The group's previous demands have included releasing
suspects in the 1993 bombing attempt on the World Trade Center
in exchange for releasing its own hostages.
The Abu Sayyaf is holding 18 United States and Filipino
hostages it snatched earlier this year from a beach resort on
the western island of Palawan.
Ijajil joins more than 150 Abu Sayyaf members and
sympathisers arrested since July in crackdowns on their
stronghold, southern Basilan island.
Tecson said national police and the military were still
investigating the cell's operations in Manila.

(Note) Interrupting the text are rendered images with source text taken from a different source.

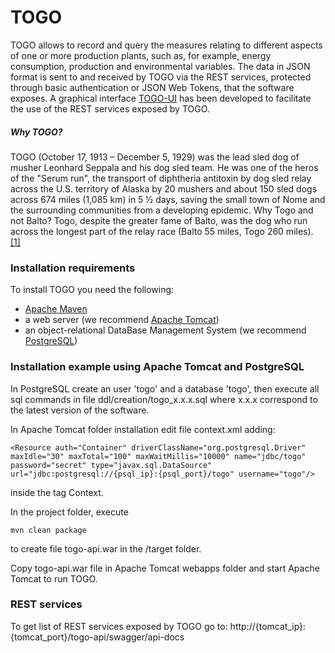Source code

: # TOGO
TOGO allows to record and query the measures relating to different aspects of one or more production plants, such as, for example, energy consumption, production and environmental variables.
The data in JSON format is sent to and received by TOGO via the REST services, protected through basic authentication or JSON Web Tokens, that the software exposes.
A graphical interface [TOGO-UI](https://github.com/myna-project/TOGO-UI) has been developed to facilitate the use of the REST services exposed by TOGO.
##### Why TOGO?
TOGO (October 17, 1913 – December 5, 1929) was the lead sled dog of musher Leonhard Seppala and his dog sled team. He was one of the heros of the "Serum run", the transport of diphtheria antitoxin by dog sled relay across the U.S. territory of Alaska by 20 mushers and about 150 sled dogs across 674 miles (1,085 km) in 5 ½ days, saving the small town of Nome and the surrounding communities from a developing epidemic. Why Togo and not Balto? Togo, despite the greater fame of Balto, was the dog who run across the longest part of the relay race (Balto 55 miles, Togo 260 miles). [[1]](https://en.wikipedia.org/wiki/Togo_%28dog%29)
### Installation requirements
To install TOGO you need the following:
* [Apache Maven](https://maven.apache.org/)
* a web server (we recommend [Apache Tomcat](https://tomcat.apache.org/))
* an object-relational DataBase Management System (we recommend [PostgreSQL](https://www.postgresql.org/))

### Installation example using Apache Tomcat and PostgreSQL
In PostgreSQL create an user 'togo' and a database 'togo', then execute all sql commands in file ddl/creation/togo\_x.x.x.sql where x.x.x correspond to the latest version of the software.

In Apache Tomcat folder installation edit file context.xml adding:

```
<Resource auth="Container" driverClassName="org.postgresql.Driver" maxIdle="30" maxTotal="100" maxWaitMillis="10000" name="jdbc/togo" password="secret" type="javax.sql.DataSource" url="jdbc:postgresql://{psql_ip}:{psql_port}/togo" username="togo"/>
```

inside the tag Context.

In the project folder, execute

```
mvn clean package
```

to create file togo-api.war in the /target folder.

Copy togo-api.war file in Apache Tomcat webapps folder and start Apache Tomcat to run TOGO.

### REST services
To get list of REST services exposed by TOGO go to: http://{tomcat_ip}:{tomcat_port}/togo-api/swagger/api-docs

On Sunday (September 23) the Philippine government said
that the FBI in the United States had asked to interrogate
captured Abu Sayyaf members, some of whom could face charges
in American courts.
Tecson said Ijajil was unlikely to face extradition, but
would be interrogated in the Philippines on issues including
connections abroad and possible links to bin Laden.
"Basically, at this point he's being investigated on all
angles, and (a link to bin Laden) is one of those," Tecson
said.
The Philippine military has accused the Abu Sayyaf and
other local Muslim separatists of receiving funds from
billionaire bin Laden.
Bin Laden has funded the building of mosques and schools
in the south through his brother-in-law Mohammad Jamal
Khalifa, who is married to a Filipina.